- Selected text
= = = = =

I have never been an athlete – no hand-to-eye coordination; never enjoyed participating, always enjoyed watching. Lately I’ve become a gym rat and workout six days a week, staying fit with Pilates and other forms of working out.
My husband always was a sports enthusiast, on intramural football and softball teams in college, but got into running in a serious way in the late 70s. He ran his first marathon in 1977, qualified for the grueling Boston Marathon many times and I became a race groupie. All our friends were runners and they competed in various events: the Falmouth Road Race, The Charles River 5K, and of course the Boston Marathon; always needing to run a marathon earlier in the season to qualify. His best time was 2:44! We lived in the Back Bay, near the finish line, so I would wait for the guys there. I saw Rosie Ruiz, the cheater, come across the line on a hot day in 1980 and snapped her photo, seeing the first woman’s number. Dan never came across. He had “hit the wall” at the 21 mile mark, “Heartbreak Hill”. At the time, we had friends living there, who threw a big party. I drove out there to find him lying on the grass, recovering.
When those friends moved away, we took over with the big party. For 29 years, we’ve lived in Newton at the crest of Heartbreak Hill, where we always watch the Marathon. I had friends running it three years ago and was out on the course waiting for mother and daughter in the afternoon. Helene’s daughter had gone by, but I waited and waited for my friend. At about 3pm, a young woman came out of the pack to speak to me on the sideline. She asked if I’d heard any news. She had gotten a text from her brother, a firefighter at the finish line. He informed her that two bombs had gone off. She looked to me for confirmation or more information, but I had none. I had been standing there for a long time with no phone, no link to the outside world. I told her I was sorry, I could not provide more information. It was the first bit of news I had and I ran home to turn on the TV. Coverage is supposed to end at 3pm, but this was turning into a huge news story. I stood, stunned, watching it unfold, real time. Texts and phone calls started pouring in from across the country; all knew that I watched the Marathon on the course and wanted reassurance that I was unhurt. Eventually I posted an account on Facebook, thanking people for their concern.

= = = = =

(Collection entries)
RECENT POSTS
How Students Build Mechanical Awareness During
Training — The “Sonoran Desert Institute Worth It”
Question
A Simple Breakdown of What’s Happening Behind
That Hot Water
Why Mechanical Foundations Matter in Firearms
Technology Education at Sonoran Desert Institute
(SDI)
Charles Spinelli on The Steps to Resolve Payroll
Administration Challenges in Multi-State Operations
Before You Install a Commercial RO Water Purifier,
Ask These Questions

= = = = =

- Work to complete
Reproduce verbatim the stretch of the Boston Marathon recollection from "I have never" through "of working out.".

- Answer section
I have never been an athlete – no hand-to-eye coordination; never enjoyed participating, always enjoyed watching. Lately I’ve become a gym rat and workout six days a week, staying fit with Pilates and other forms of working out.